Antistia has been featured in several later works of fiction, which have often portrayed her as feeling genuine love for Pompey, and used her story to create a tension between Pompey's own love for her and his political interests.

Antistia is a character in the 1662 play Sertorius by Pierre Corneille. The play is primarily based on Plutarch's Life of Sertorius but draws on the Life of Pompey and the Life of Sulla for its material on Antistia. Corneille renames Antistia to "Aristie", a name first given to her by the early medieval chronicler John of Biclaro, on the grounds that the latter name was "sweeter to the ear". Corneille also created a fictionalised account of Antistia's life after her divorce from Pompey, in which she took refuge in Spain. Aristie is notable within the play as the only character motivated by love, despite the play's apparent focus on marriage and romantic relationships: her dialogue with Pompey in Act 3 has been described as the play's "only approach to passion". Pompey, similarly, is presented as having loved Aristie, but reluctantly divorced her in order to follow Sulla's commands, and so to maintain his favour and eventually succeed to his power. Aristie has been described as a 'feminine' counterpoint to the play's other major female character, the fictional warrior-queen Viriate, who rejects love and sees marriage as a purely strategic decision. The contemporary author and critic François Hédelin, abbé d'Aubignac, identified Aristie as the heroine of the play.

Antistia also appears in The Tragedy of Pompey the Great, a play by John Masefield first performed in 1910. As in Corneille's play, Antistia is portrayed as deeply loving Pompey; Masefield has her urge her husband to stay with her rather than departing for war. She represents the attractions of love and domestic life as opposed to Pompey's military duty, creating what Arthur E. DuBois characterises as a conflict between the "philosophy of beauty", represented by Antistia, and the "philosophy of work".
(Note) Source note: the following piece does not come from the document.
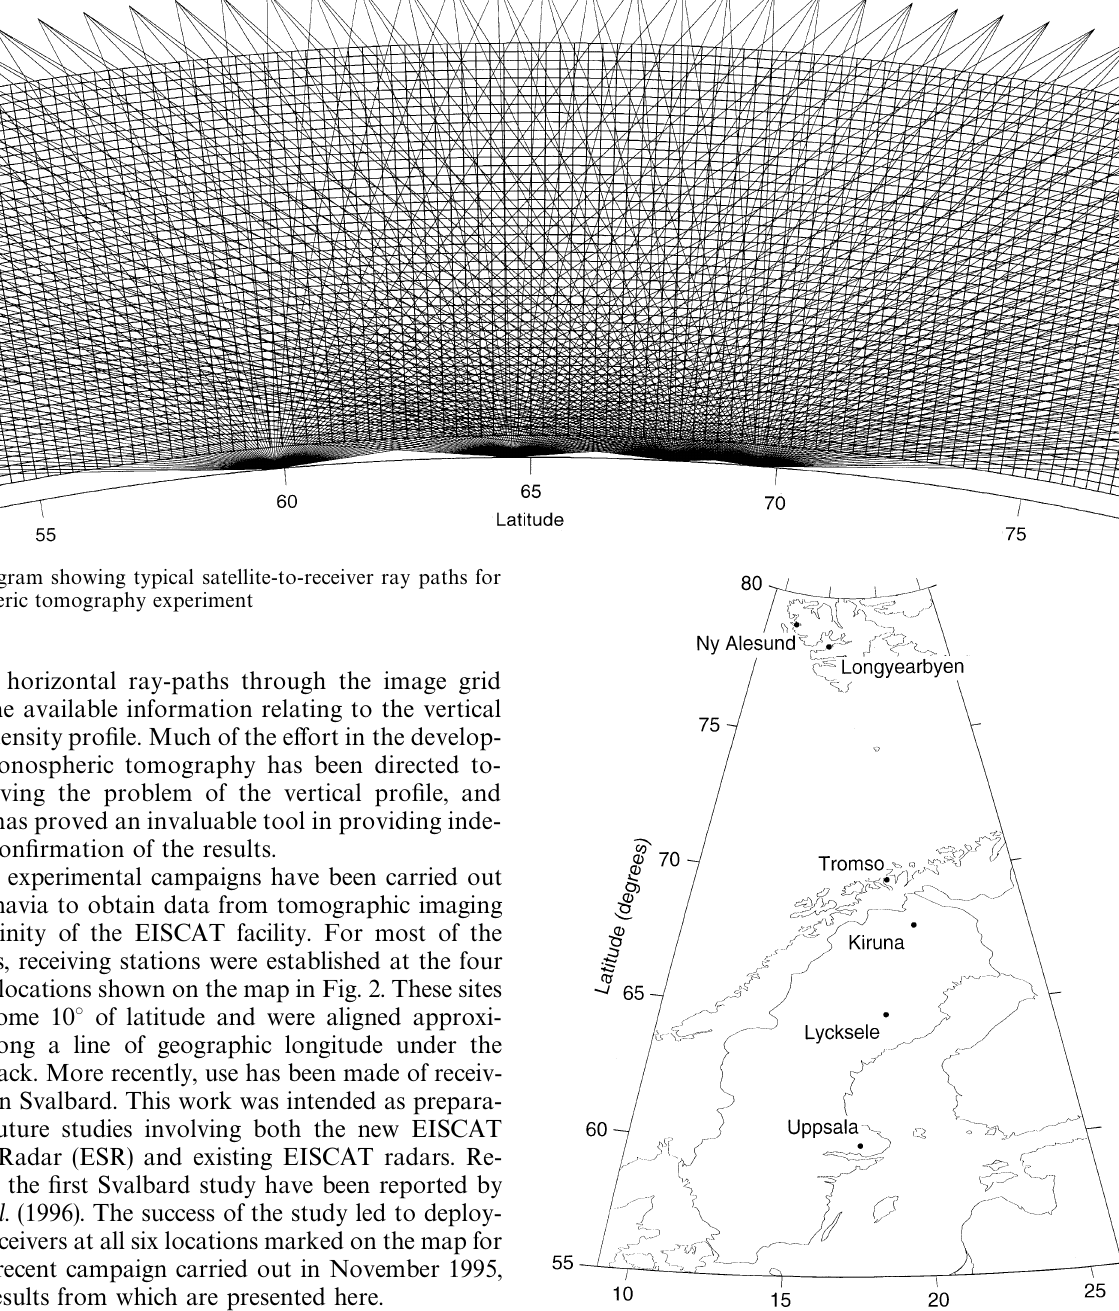
program uses the UHF radar in a meridional scan, ini- tially with the beam pointing nearly vertical at Troms (cid:249) , with subsequent southward motion in 56 steps of 0.125 ° ( & 15 km) at 300-km altitude. The complete scan covers some 7 ° latitude at this height, with height resolution being retained at about 30 $ 8 km through use of three radar controller programs. The cycle time for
In the 1929 Latin-language play Filius Imperatoris (The General's Son), a fictionalised romance between Antistia and Pompey during the Social War becomes a minor plotline. Antistia, disobeying her father, goes for a walk unaccompanied around his villa, and ends up astray near the military camp of Gnaeus Pompeius Strabo, Pompey's father. There, she meets her future husband, who leads her home.

In Phyllis Bentley's 1936 novel Freedom, Farewell!, Pompey is depicted as loving Antistia and the suicide of her mother is the cause of Aemilia's death. Aemilia hears the news of Calpurnia's suicide during a wedding ceremony and is so upset for Antistia's pain that she suffers a seizure that results in a miscarriage and her own death.